The 1989 excavations of this area were conducted by Karega-Munene. The excavation decided to focus on the area that was adjacent to the river. They established a grid that resulted in 52 squares, each measured 5m x 5m. There were two plots that produced the most finds and they were identified as Area A. After those plots provided so many finds they excavated more squares in that area which were labeled 1 through 30. The excavations of these squares were different from Robertshaw’s excavations because the topsoil was not removed by shovels, but instead separated into 10 cm spits.

==Dating==
Different types of dating were used at Gogo Falls. Archaeologists sent small charcoal samples to the University of Oxford to be radiocarbon dated. However, the samples of charcoal found were less than 30g, which meant the dates were only average dates because the samples were smaller than what was needed to obtain an exact date.

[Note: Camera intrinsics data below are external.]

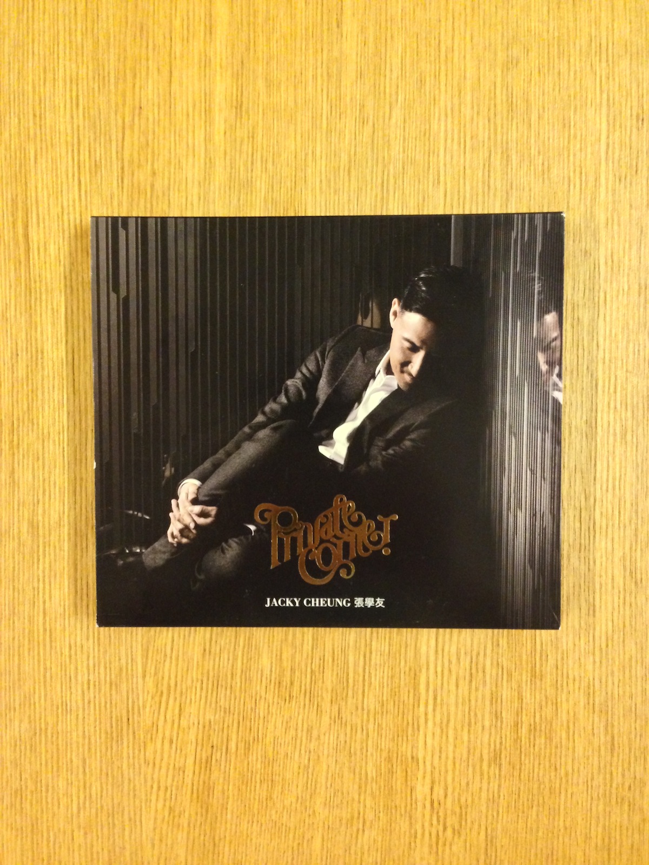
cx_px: 324
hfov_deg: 42.9
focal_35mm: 33
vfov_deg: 55.4
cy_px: 432
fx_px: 825
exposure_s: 1/15
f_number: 2.4
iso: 500
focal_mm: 4.13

The samples were not able to give exact dates because they could have come from the levels above or below the level that was being dated. Even though the samples had minor problems for obtaining dates, they were the best option for dates in those levels. However, there were items that were dated using this method that did support the understanding of the site. The dates found did not always match the stratigraphy but the dates themselves were not statistically different. The other technique used to date items in Gogo Falls was obsidian hydration. For the excavations in 1983, J.W. Michele performed the obsidian hydration dating at MOHLAB. There were also problems with this kind of dating because rates of hydration are not always constant enough to date correctly. The date of an item could change based on how much sunlight that it receives and the chemical composition that is in its environment. Some dates of samples that were found did not match because there was a 1500-year gap between the two and some of the other dates were older than the ones that were found in deeper layers. However, there were other dates that showed stratigraphic consistency because there were layers in the trenches that showed the deeper levels were older than the ones above it. The dates that were attained from the excavations date to about 2000 BP and range between the years of 1510-990 BC and AD 4 and AD 410.

==Finds==
There were many different items excavated at Gogo Falls, found were ash midden, Akira pottery, Kansyore pottery, Elementeitan pottery, Urewe pottery, iron artifacts, regular shells beads, ostrich eggshell beads, faunal remains, stone artifacts and charcoal. The stone Artifacts include obsidian, quartz, small microliths and modified blades of different sizes. In 1989, the excavations found more stone artifacts that had been found earlier but they also found arrowheads. In 1983, there were some bone artifacts found, including one possible harpoon, which would make it the first in the Lake Victoria Basin. The faunal remains include mammalian fauna which were bones and teeth from cattle, fish bones which were believed to be the first associated with Elementeitan pottery, shellfish and botanical remains. Based on evidence, Gogo Falls was a site for herding cattle, sheep and goats. People at Gogo Falls also hunted; bones of zebra, warthog, bush pig, and oribi were found at the site. Finds were spread throughout the different areas that were excavated but all of the areas were consistent with the others.

==Discussion==
Gogo Falls helps archaeologists today because based on recent studies of stable isotopes of animal teeth, a path has been found that would have allowed people to travel to South Africa. Since it is known that there were large numbers of domestic animals and wild animals at the site, this proves that there was no tsetse flies in the area. If there were tsetse flies, then there would not have been evidence of herding in Gogo Falls. The stable isotopes also prove that the area had been covered in grasses for the last 2000 years due to the increase of rainfall in the later Holocene, the environment was ideal to have supported domestic animals. This evidence helps prove that there could have been a movement of people from eastern Africa to southern Africa, because the main source of food for people were animals and they would have had to travel through areas that animals could survive.